Quand on le rencontre, Norman Mabire-Larguier paraît presque aussi immense que son talent. Le jeune couturier français de 26 ans aujourd’hui basé à Paris a étudié le design de mode à La Cambre de Bruxelles, puis à la HEAD de Genève, avant de lancer sa propre maison NORMANMABIRELARGUIER. Oui, tout collé, un peu comme son esthétique qui sublime parfois l’idée d’entrave, celle que l’on subit peut-être, avant de se l’approprier pour en faire une force.
Sa mode, taillée dans des stocks dormants de grandes maisons de luxe déconstruit les manteaux pour les porter à l’envers ou en jupe, interrogeant les typologies de vêtements et les codes de genres au passage. Sa démarche épurée et radicale, prolongée par son obsession pour le noir, l’a conduit parmi les finalistes de la 38e édition du prestigieux Festival de Hyères, alors qu’il avait déjà remporté le grand prix d’un autre concours de mode, ModaPortugal en 2022. De quoi laisser penser que son nom risque de compter de plus en plus dans l’industrie. C’est pourquoi Madmoizelle a décidé de le rencontrer, lui qui s’apprête à lancer sa ligne de prêt-à-porter, plus accessible que sa couture sur-mesure à la commande.
Interview du jeune créateur Norman Mabire-Larguier
Madmoizelle. D’où vient ta passion pour la mode ?
Norman Mabire-Larguier. Je n’ai pas de premier souvenir de mode précis. J’ai une fascination pour le vêtement en tant que tel. Comment est-il construit ? Qu’est-ce que c’est ? Tout ce qu’on peut transmettre à travers le vêtement comme émotion. Toute L’exigence de coupe, la recherche formelle qu’on peut faire. C’est ce qui m’a amené à la mode.
Comment as-tu commencé à te dire que cela pouvait devenir un métier en tant que tel ?
J’ai une approche très concrète du vêtement, il ne s’agit jamais d’abstraction, ni des bouts de tissu sur lesquels on plaquerait un discours storytellé. C’est ma curiosité pour la matérialité des pièces qui m’a amené à m’intéresser et vouloir me former au patronage, au modélisme, etc. L’un de mes tout premiers pas dans la mode, je l’ai fait au sein des Ateliers Grandis, artisans fabricants de vêtements de luxe basés en Normandie. J’étais au sein de leur bureau d’études, d’où ils conçoivent pour plusieurs grandes maisons. C’est là que j’ai pu aiguiser mon approche formelle du vêtement.

Extrait source –
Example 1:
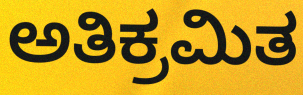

Consigne –
Écrivez la suite de l'entretien avec le créateur Norman Mabire-Larguier, en reprenant juste après sa dernière phrase.

Réponse –
Quel a été ta formation avant de lancer ta propre maison de couture, NORMANMABIRELARGUIER ?
Après plusieurs stages au sein des Ateliers Grandis, j’ai fait trois ans à l’École nationale supérieure des Arts visuels de ‘La Cambre’, à Bruxelles. Là, on développe une approche à la fois très créative et très concrète du vêtement. Après, j’ai fait une césure avec différents stages dans des grandes maisons de luxe françaises. Et puis j’ai décidé de continuer mes études à la Haute École d’Art et de Design de Genève. La HEAD était vraiment complémentaire de mes années à La Cambre, car on y est beaucoup plus libre, et on y rencontre énormément de professionnels de l’industrie qui sont là en tant que mentors, tuteur·e·s, intervenant·e·s plus ou moins ponctuel·le·s.
Était-il évident pour toi dès l’école que tu allais lancer ta propre marque ?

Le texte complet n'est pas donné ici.